### Problem to solve
Rewrite these lines with "scientific name" changed to "species" and everything else left as is. Leave the pictures out of your answer.

* * *

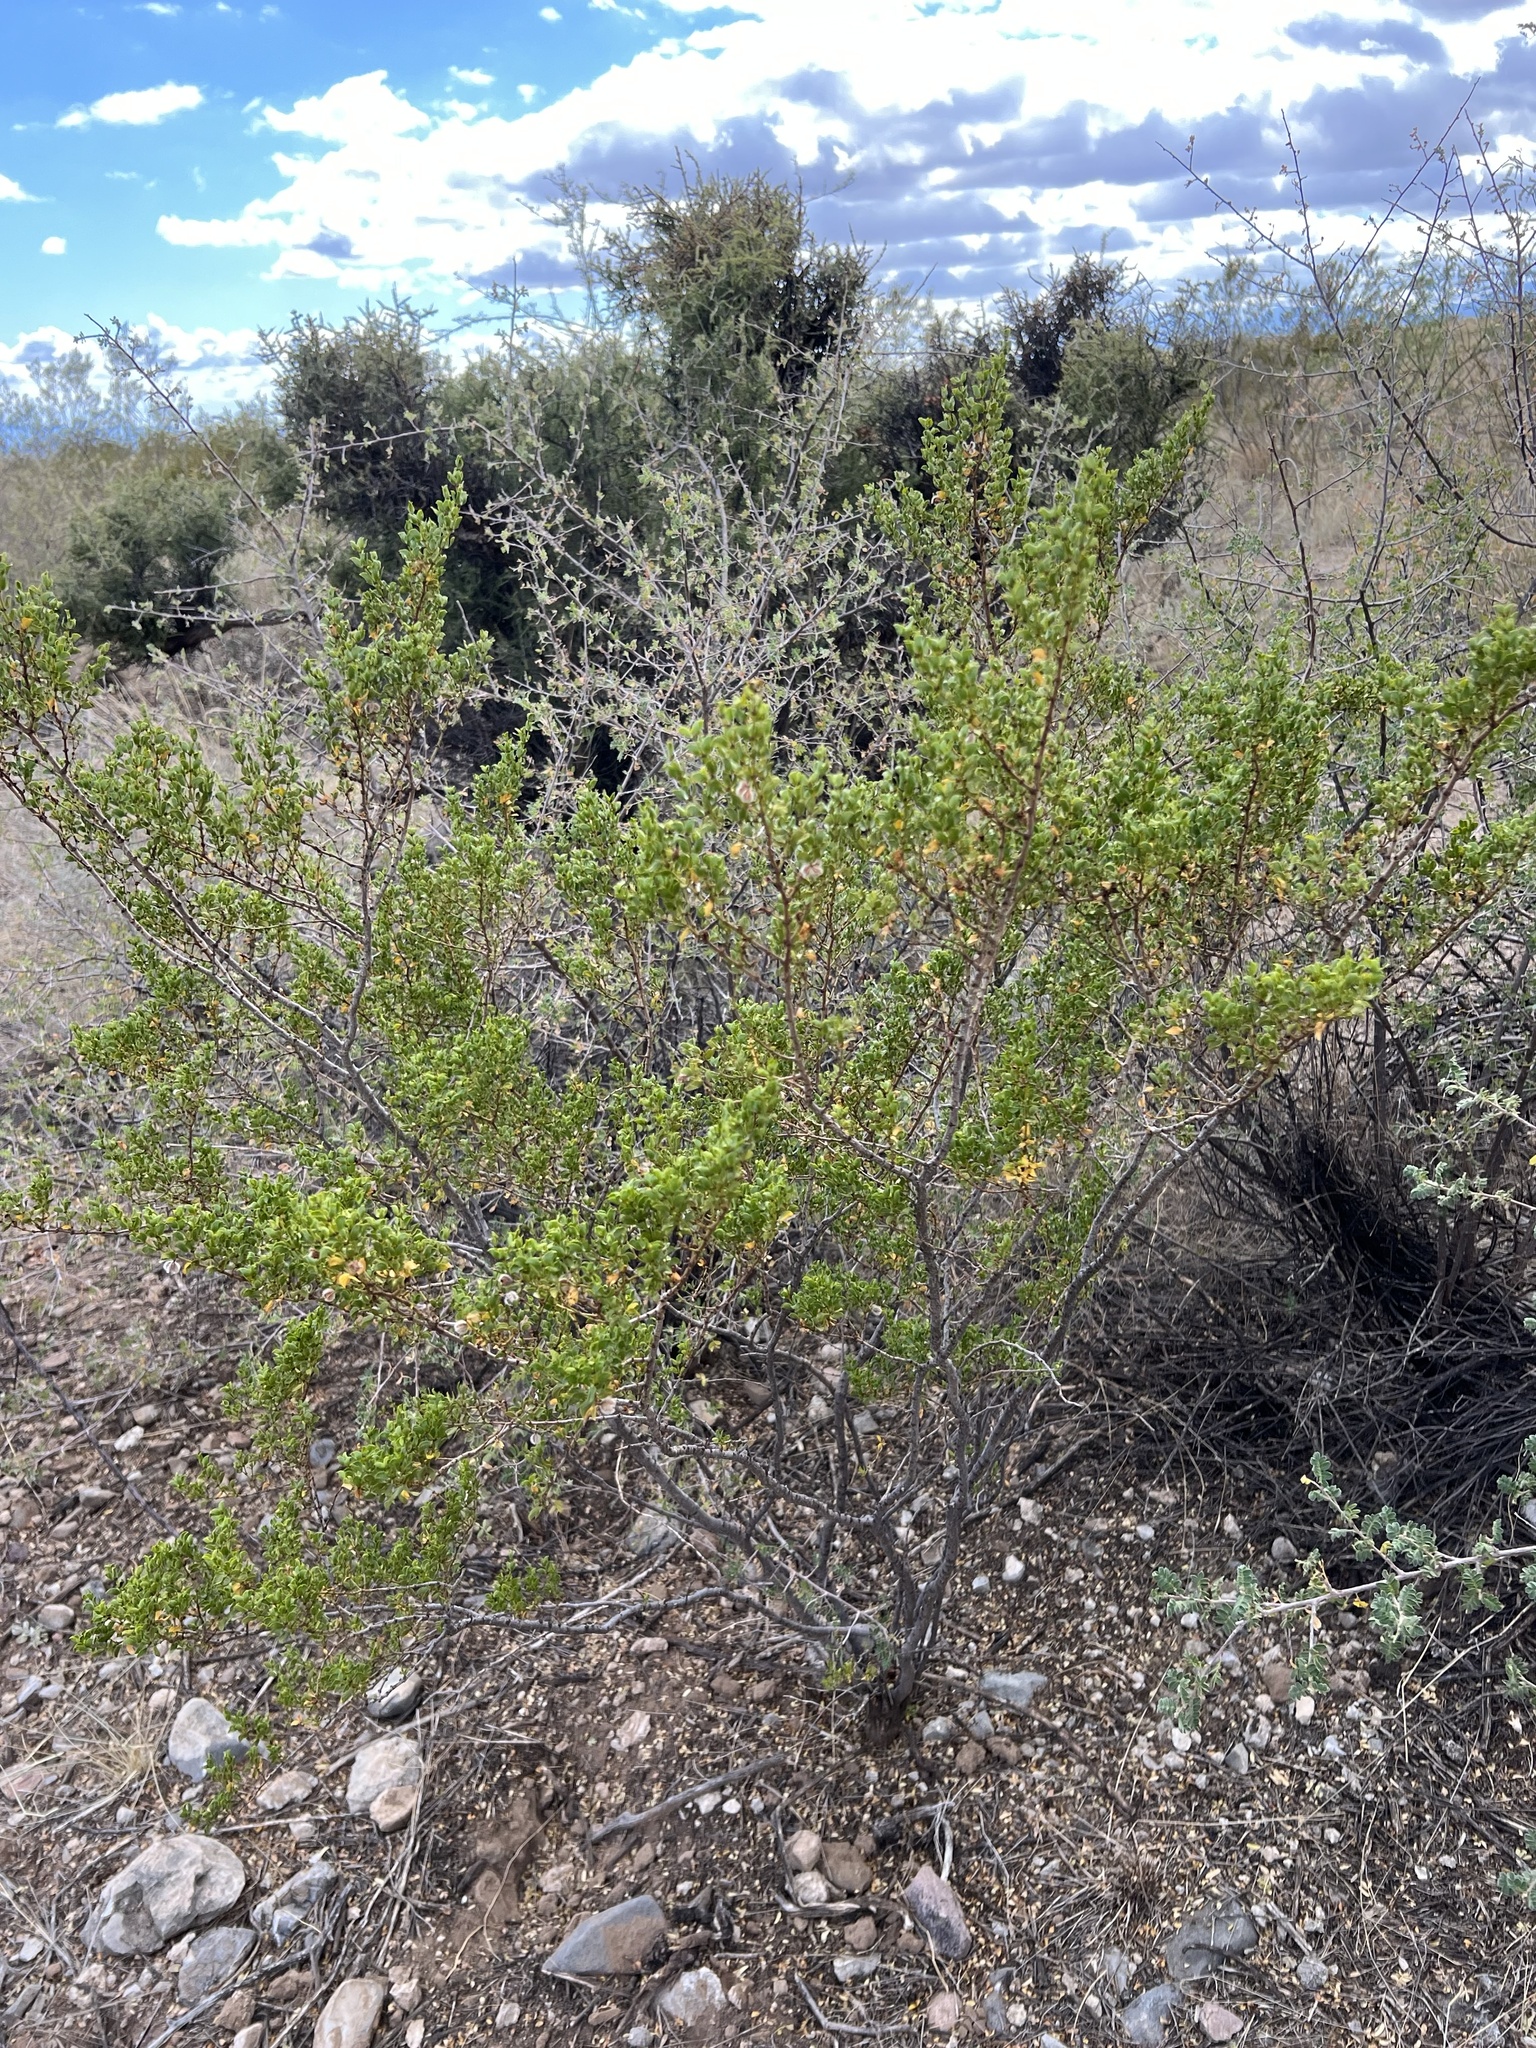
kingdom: Plantae
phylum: Tracheophyta
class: Magnoliopsida
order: Zygophyllales
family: Zygophyllaceae
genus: Larrea
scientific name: Larrea tridentata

* * *

### Solution to this problem
kingdom: Plantae
phylum: Tracheophyta
class: Magnoliopsida
order: Zygophyllales
family: Zygophyllaceae
genus: Larrea
species: Larrea tridentata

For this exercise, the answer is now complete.